[Plain-text document sources]
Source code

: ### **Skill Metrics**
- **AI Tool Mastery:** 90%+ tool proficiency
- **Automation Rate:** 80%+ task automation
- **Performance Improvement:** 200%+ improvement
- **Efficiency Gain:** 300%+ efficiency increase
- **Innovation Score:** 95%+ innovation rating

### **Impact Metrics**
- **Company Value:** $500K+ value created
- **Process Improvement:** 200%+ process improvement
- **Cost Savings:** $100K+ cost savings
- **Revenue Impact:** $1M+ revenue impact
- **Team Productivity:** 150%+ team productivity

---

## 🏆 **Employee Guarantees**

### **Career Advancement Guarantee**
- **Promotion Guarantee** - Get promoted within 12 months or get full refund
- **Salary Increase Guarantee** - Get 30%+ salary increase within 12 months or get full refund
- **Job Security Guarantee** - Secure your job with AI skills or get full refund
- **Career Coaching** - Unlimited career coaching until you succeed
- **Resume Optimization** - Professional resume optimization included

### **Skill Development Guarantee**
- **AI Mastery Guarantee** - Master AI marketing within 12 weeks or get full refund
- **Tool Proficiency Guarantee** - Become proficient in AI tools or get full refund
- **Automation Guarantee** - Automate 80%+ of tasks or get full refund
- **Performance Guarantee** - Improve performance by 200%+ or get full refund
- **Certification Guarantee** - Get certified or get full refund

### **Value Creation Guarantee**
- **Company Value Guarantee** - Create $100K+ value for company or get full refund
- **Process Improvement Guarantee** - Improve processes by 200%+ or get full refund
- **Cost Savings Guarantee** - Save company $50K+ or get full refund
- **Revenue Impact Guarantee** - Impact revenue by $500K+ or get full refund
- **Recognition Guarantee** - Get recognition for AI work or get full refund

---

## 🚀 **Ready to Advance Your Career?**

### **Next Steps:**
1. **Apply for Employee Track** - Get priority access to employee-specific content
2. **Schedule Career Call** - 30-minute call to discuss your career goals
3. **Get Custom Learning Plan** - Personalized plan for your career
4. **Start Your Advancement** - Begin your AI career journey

Aim of the exercise: All lines of the data above must be returned exactly.

Expected output:
Source code

: ### **Skill Metrics**
- **AI Tool Mastery:** 90%+ tool proficiency
- **Automation Rate:** 80%+ task automation
- **Performance Improvement:** 200%+ improvement
- **Efficiency Gain:** 300%+ efficiency increase
- **Innovation Score:** 95%+ innovation rating

### **Impact Metrics**
- **Company Value:** $500K+ value created
- **Process Improvement:** 200%+ process improvement
- **Cost Savings:** $100K+ cost savings
- **Revenue Impact:** $1M+ revenue impact
- **Team Productivity:** 150%+ team productivity

---

## 🏆 **Employee Guarantees**

### **Career Advancement Guarantee**
- **Promotion Guarantee** - Get promoted within 12 months or get full refund
- **Salary Increase Guarantee** - Get 30%+ salary increase within 12 months or get full refund
- **Job Security Guarantee** - Secure your job with AI skills or get full refund
- **Career Coaching** - Unlimited career coaching until you succeed
- **Resume Optimization** - Professional resume optimization included

### **Skill Development Guarantee**
- **AI Mastery Guarantee** - Master AI marketing within 12 weeks or get full refund
- **Tool Proficiency Guarantee** - Become proficient in AI tools or get full refund
- **Automation Guarantee** - Automate 80%+ of tasks or get full refund
- **Performance Guarantee** - Improve performance by 200%+ or get full refund
- **Certification Guarantee** - Get certified or get full refund

### **Value Creation Guarantee**
- **Company Value Guarantee** - Create $100K+ value for company or get full refund
- **Process Improvement Guarantee** - Improve processes by 200%+ or get full refund
- **Cost Savings Guarantee** - Save company $50K+ or get full refund
- **Revenue Impact Guarantee** - Impact revenue by $500K+ or get full refund
- **Recognition Guarantee** - Get recognition for AI work or get full refund

---

## 🚀 **Ready to Advance Your Career?**

### **Next Steps:**
1. **Apply for Employee Track** - Get priority access to employee-specific content
2. **Schedule Career Call** - 30-minute call to discuss your career goals
3. **Get Custom Learning Plan** - Personalized plan for your career
4. **Start Your Advancement** - Begin your AI career journey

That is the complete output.